**DESCRIPTION OF THE TASK:**
Go through the records and report each line holding the string "แสดงกระท".

(Stored data)
────

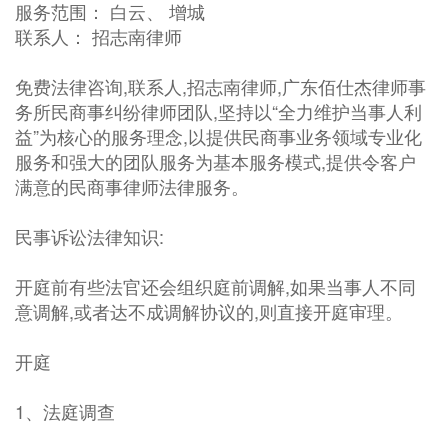
服务范围： 白云、 增城
联系人： 招志南律师
免费法律咨询,联系人,招志南律师,广东佰仕杰律师事
务所民商事纠纷律师团队,坚持以“全力维护当事人利
益”为核心的服务理念,以提供民商事业务领域专业化
服务和强大的团队服务为基本服务模式,提供令客户
满意的民商事律师法律服务。
民事诉讼法律知识:
开庭前有些法官还会组织庭前调解,如果当事人不同
意调解,或者达不成调解协议的,则直接开庭审理。
开庭
1、法庭调查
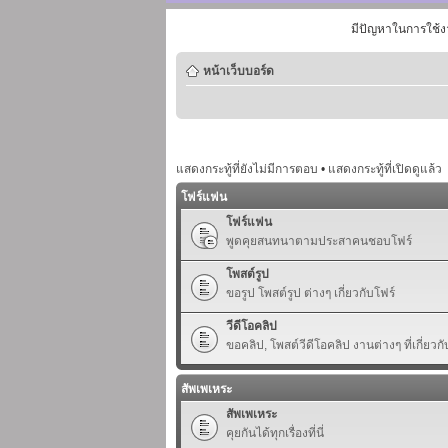
มีปัญหาในการใช้ง
หน้าเว็บบอร์ด
แสดงกระทู้ที่ยังไม่มีการตอบ
•
แสดงกระทู้ที่เปิดดูแล้ว
โฟร์แฟน
โฟร์แฟน
พูดคุยสนทนาตามประสาคนชอบโฟร์
โพสต์รูป
ขอรูป โพสต์รูป ต่างๆ เกี่ยวกับโฟร์
วีดีโอคลิป
ขอคลิป, โพสต์วีดีโอคลิป งานต่างๆ ที่เกี่ยวกั
สัพเพเหระ
สัพเพเหระ
คุยกันได้ทุกเรื่องที่นี่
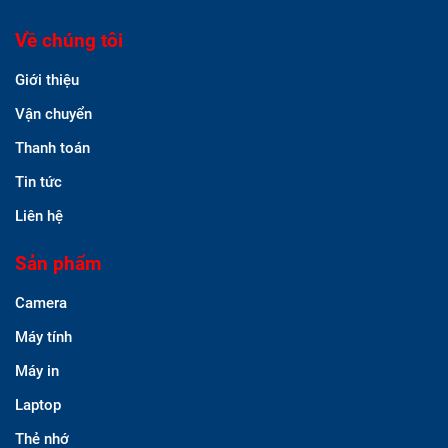
Về chúng tôi
Giới thiệu
Vận chuyển
Thanh toán
Tin tức
Liên hệ
Sản phẩm
Camera
Máy tính
Máy in
Laptop
Thẻ nhớ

────

**WRITTEN SOLUTION:**
แสดงกระทู้ที่ยังไม่มีการตอบ
แสดงกระทู้ที่เปิดดูแล้ว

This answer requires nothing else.